Why study history among questions about teaching

Why study history? This is a question I sometimes ask students, and it’s one that sometimes is asked of me. Whatever the answer, it is central to understanding how to teach history.

As part of a graduate course on “Teaching and Learning History in the Digital Age” at George Mason University, we have been asked to propose three or four question about teaching history and to provide tentative answers. For me, the question of why even study history is therefore fundamental.

For me, it’s enough to say that I enjoy history. I always have. Perhaps this has to do with my family’s story. My parents came to the United States from Latvia, propelled by a series of events that began with the Second World War. It’s rather hard to avoid history when you realize that world events have shaped who you are. However, that alone doesn’t explain my interest. I’ve always had a curiosity about the past, plus I enjoy the chase of tracking down information in historical records.

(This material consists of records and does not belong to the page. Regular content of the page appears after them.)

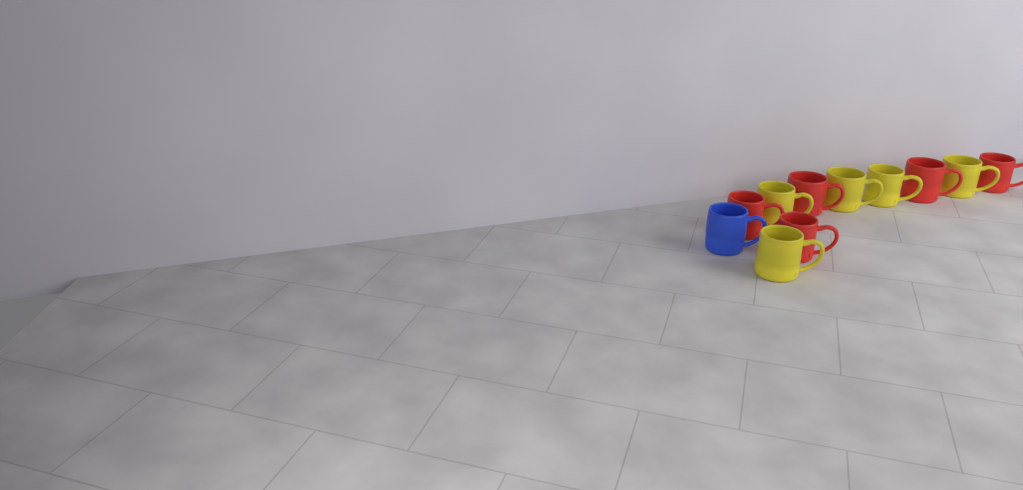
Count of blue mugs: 1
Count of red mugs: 5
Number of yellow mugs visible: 5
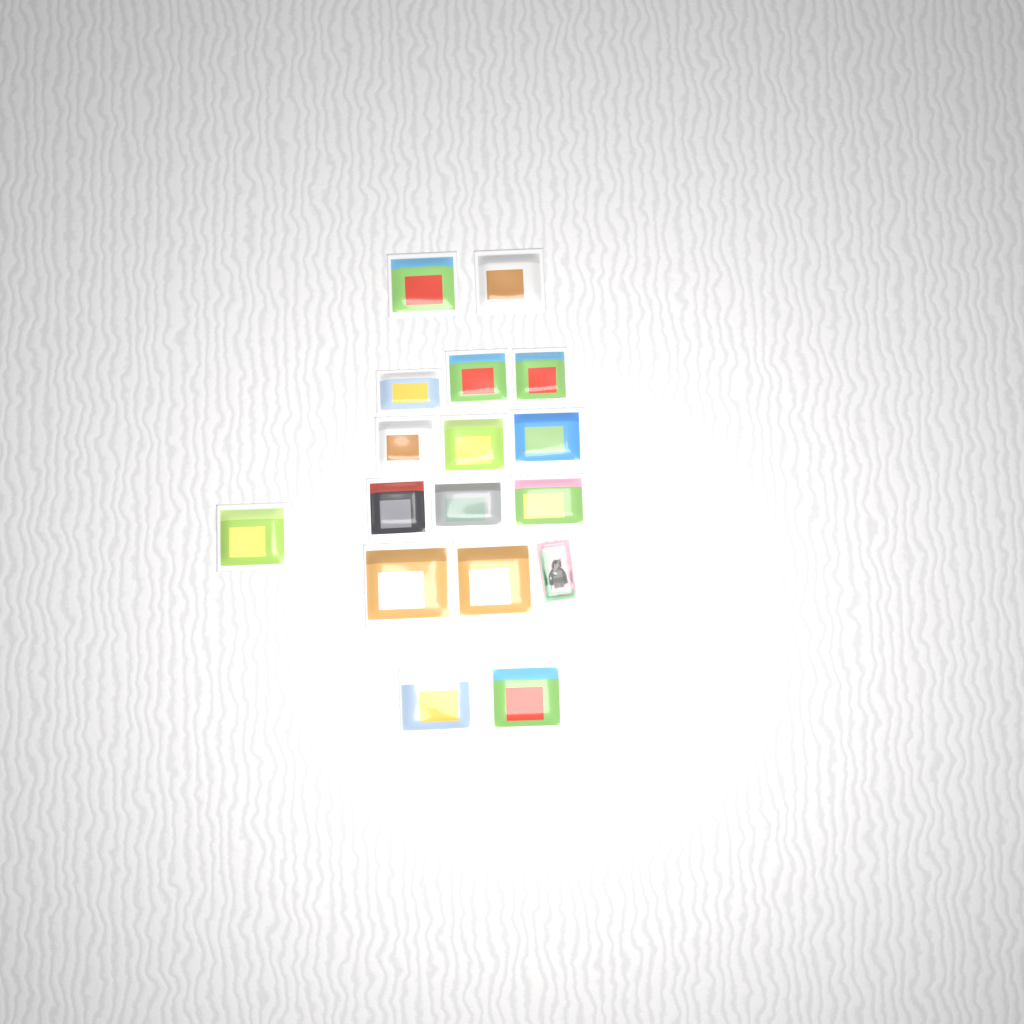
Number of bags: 16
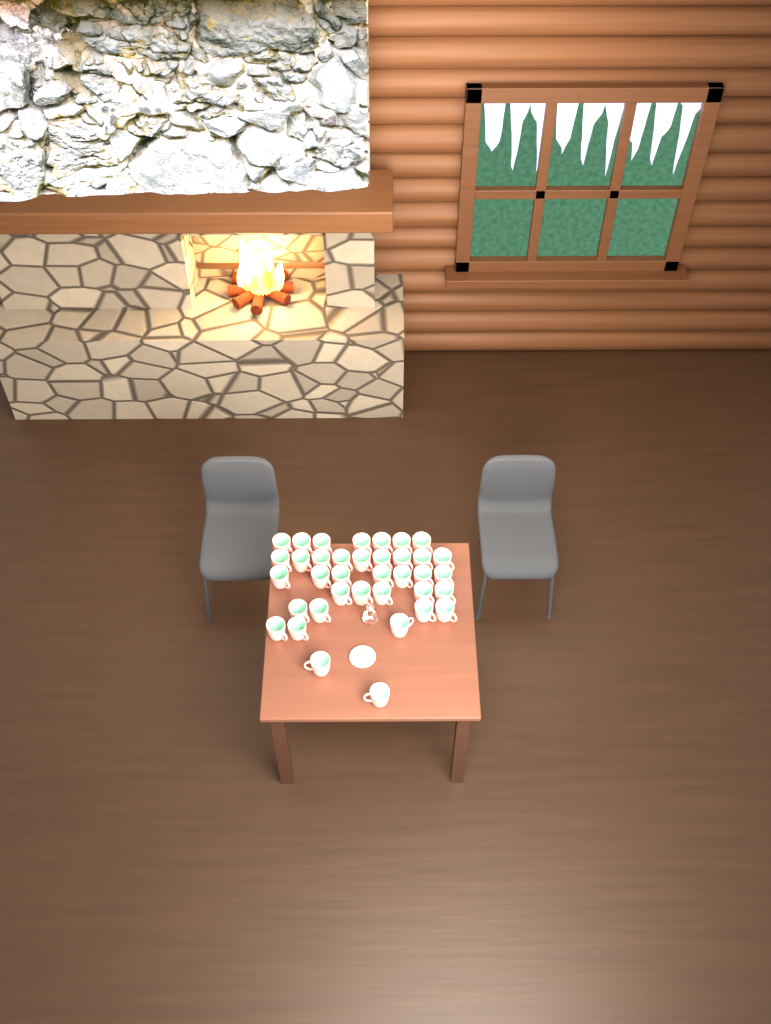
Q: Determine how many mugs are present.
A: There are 37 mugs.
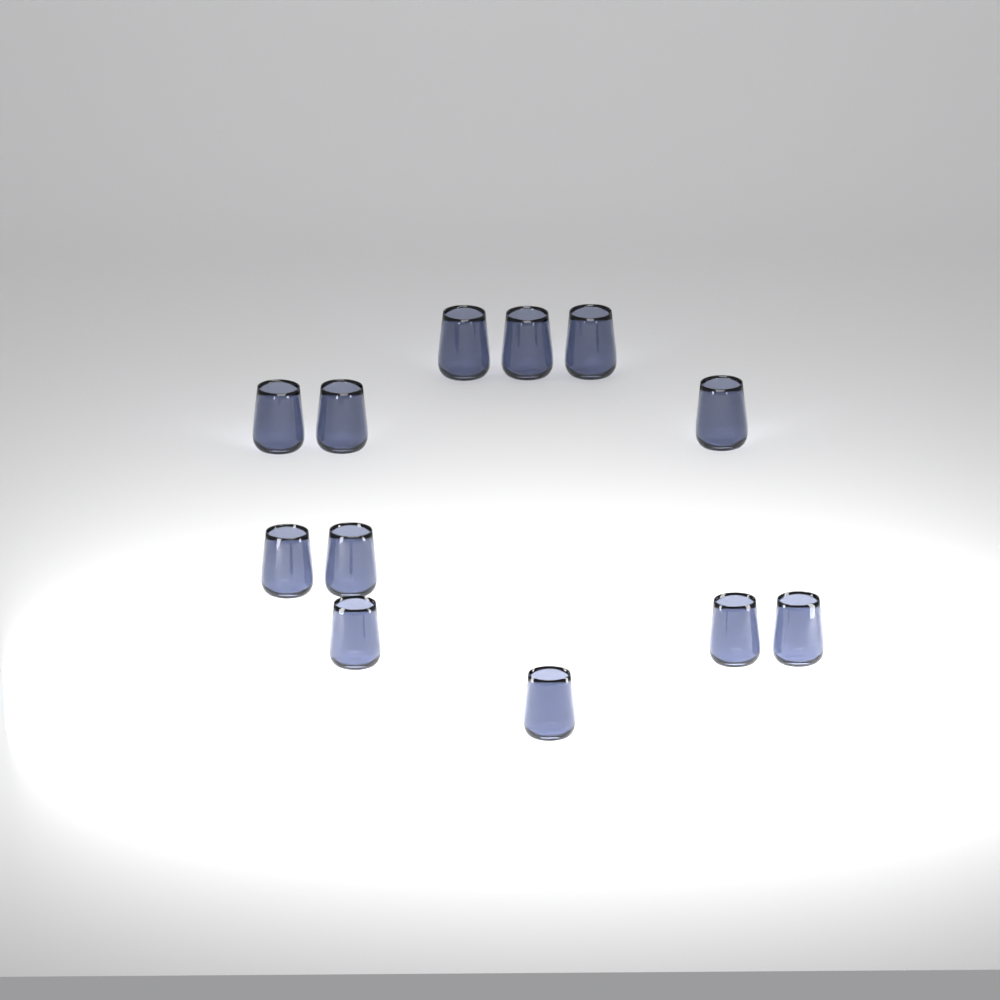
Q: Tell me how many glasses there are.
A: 12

But that does not offer enough of an answer to the question of why study history. As a number of scholars have observed, the teaching of history is — and has been for some time — in some state of crisis.1 Students, from elementary school through the university level, don’t enjoy the subject. This has as much to do with issues of delivery, such as one-way communication focused on presenting facts, as with relevance. The turn toward teaching historical thinking is a welcome shift, but raises the question of why such an epistemological approach is needed. Learning historical thinking is a great way to grasp how to uncover and evaluate evidence. In an era when concern about the veracity of information has become a political and social concern, this is a skill that should be taught to students. History, however, is not the only subject that requires the ability to grapple with information. Therefore, “why history” is one of the questions I hope to resolve this semester.

Lendol Calder’s suggestions2 for how to redesign the survey course have me thinking a lot about the mass communication history course I teach at the University of Wisconsin-River Falls. His “uncoverage” approach seems straightforward enough, but before I commit to it wholeheartedly I need to convince myself that it will mesh well with other curricular objectives in our journalism program. I sense that it could, but, as they say, change is difficult. Thus, another question is how to best to overcome my own reluctance to change a history survey: Should I go slow, introducing incremental changes through the next several iterations of the course, or commit 100 percent? Incremental changes would allow experimentation and tweaking, but for a course that is taught every other year, it seems a revolutionary rather than evolutionary change would be more effective.

Calder’s approach also relies in part on students working in small groups. University students loathe working in groups. It doesn’t matter whether working in a group messes with their sense of individualism or their fractured schedules or their fear that they will be dragged down by the weakest link, the mention of collaborative work often elicits resistance. A final question then is what collaborative projects work best in a revamped history survey — or are they even necessary? I believe they are, because so much of work in the “real world” is collaborative. However, making these projects work well, especially in a digital environment, is the trick.

Postscript

Having just read Mills Kelly’s thoughts on The History Curriculum in 2023, I have to agree that if history curricula (and, for that matter, many of the humanities and social science disciplines) do not keep up with the times in terms of the digital economy, then they face the prospect of being left behind and possibly forgotten. Teaching historical facts may have had some utility a century ago, but today much more critical is teaching historical thinking. As Kelly suggests, the digital tools and platforms with which students are very familiar hold the potential of enlivening the teaching of history and making the discipline much more relevant to the current and future generations of undergraduates. Using these tools and platforms to allow students to creatively engage with history may not turn them into professional historians, but it could help them become more critical consumers of information.

(Updated June 8, 2017)


1. See, for example, Michael Henry, “A Fifty-Year Perspective on History Teaching’s ‘Crisis,'” OAH Magazine of History 7:3 (Spring 1993), 5-8; Sam Wineburg, “Historical Thinking and Other Unnatural Acts,” The Phi Delta Kappan 80:7 (March 1999), 488-499; Stéphane Lévesque, Thinking Historically (Toronto: University of Toronto Press, 2008).

2. Lendol Calder, “Uncoverage: Toward a Signature Pedagogy for the History Survey,” Journal of American History 92:4 (March 2006), 1358-1370.